◆ DATA
----------

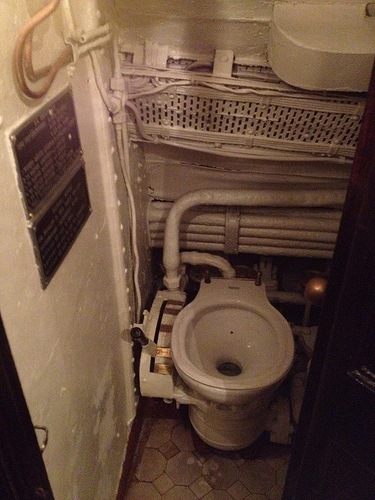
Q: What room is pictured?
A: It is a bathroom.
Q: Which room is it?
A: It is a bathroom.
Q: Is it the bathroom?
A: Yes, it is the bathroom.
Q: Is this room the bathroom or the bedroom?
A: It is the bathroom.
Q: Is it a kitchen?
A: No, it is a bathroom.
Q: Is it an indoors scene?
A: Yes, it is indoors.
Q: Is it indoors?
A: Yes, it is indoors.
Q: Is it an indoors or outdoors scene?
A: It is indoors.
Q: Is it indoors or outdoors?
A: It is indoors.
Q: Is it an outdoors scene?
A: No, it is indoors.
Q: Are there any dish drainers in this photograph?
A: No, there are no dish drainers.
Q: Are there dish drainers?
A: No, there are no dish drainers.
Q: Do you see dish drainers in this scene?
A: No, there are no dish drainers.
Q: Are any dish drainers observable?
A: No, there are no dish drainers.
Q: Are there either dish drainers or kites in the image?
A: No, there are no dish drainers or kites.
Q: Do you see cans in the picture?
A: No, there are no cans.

----------

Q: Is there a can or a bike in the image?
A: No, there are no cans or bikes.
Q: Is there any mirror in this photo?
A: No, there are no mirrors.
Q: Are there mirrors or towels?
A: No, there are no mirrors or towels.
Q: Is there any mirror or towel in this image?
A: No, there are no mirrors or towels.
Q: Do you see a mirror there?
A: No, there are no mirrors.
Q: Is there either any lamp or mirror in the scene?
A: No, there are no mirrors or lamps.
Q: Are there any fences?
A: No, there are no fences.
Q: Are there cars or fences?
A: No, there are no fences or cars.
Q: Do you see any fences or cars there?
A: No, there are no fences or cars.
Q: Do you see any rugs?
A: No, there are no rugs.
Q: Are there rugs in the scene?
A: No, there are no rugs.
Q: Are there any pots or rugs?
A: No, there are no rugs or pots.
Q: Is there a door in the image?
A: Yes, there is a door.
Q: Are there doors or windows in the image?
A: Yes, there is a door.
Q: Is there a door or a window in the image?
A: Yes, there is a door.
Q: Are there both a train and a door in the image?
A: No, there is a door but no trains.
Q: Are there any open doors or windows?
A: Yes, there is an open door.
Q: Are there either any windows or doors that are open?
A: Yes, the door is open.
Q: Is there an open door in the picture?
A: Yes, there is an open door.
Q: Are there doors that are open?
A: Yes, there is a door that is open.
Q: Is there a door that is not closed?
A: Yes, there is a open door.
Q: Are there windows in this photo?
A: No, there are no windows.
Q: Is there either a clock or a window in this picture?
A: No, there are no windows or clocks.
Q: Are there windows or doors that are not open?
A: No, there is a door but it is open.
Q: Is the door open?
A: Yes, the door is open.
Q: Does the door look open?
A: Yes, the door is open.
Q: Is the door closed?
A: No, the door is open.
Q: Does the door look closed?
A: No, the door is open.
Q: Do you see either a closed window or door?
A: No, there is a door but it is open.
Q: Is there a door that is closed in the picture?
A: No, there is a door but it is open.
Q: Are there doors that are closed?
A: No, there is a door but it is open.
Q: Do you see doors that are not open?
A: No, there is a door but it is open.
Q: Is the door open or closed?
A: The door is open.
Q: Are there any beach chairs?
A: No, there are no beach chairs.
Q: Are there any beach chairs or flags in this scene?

----------

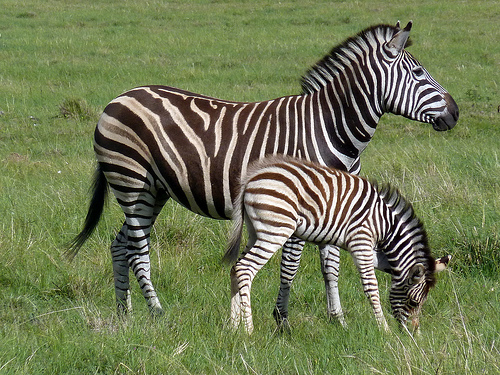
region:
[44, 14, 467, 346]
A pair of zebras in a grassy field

----------

◆ EXERCISE DESCRIPTION
Copy the records verbatim, from the line containing "Q: Is the door closed?" through the line containing "A: No, there are no beach chairs.", including both of those lines.

◆ ANSWER
Q: Is the door closed?
A: No, the door is open.
Q: Does the door look closed?
A: No, the door is open.
Q: Do you see either a closed window or door?
A: No, there is a door but it is open.
Q: Is there a door that is closed in the picture?
A: No, there is a door but it is open.
Q: Are there doors that are closed?
A: No, there is a door but it is open.
Q: Do you see doors that are not open?
A: No, there is a door but it is open.
Q: Is the door open or closed?
A: The door is open.
Q: Are there any beach chairs?
A: No, there are no beach chairs.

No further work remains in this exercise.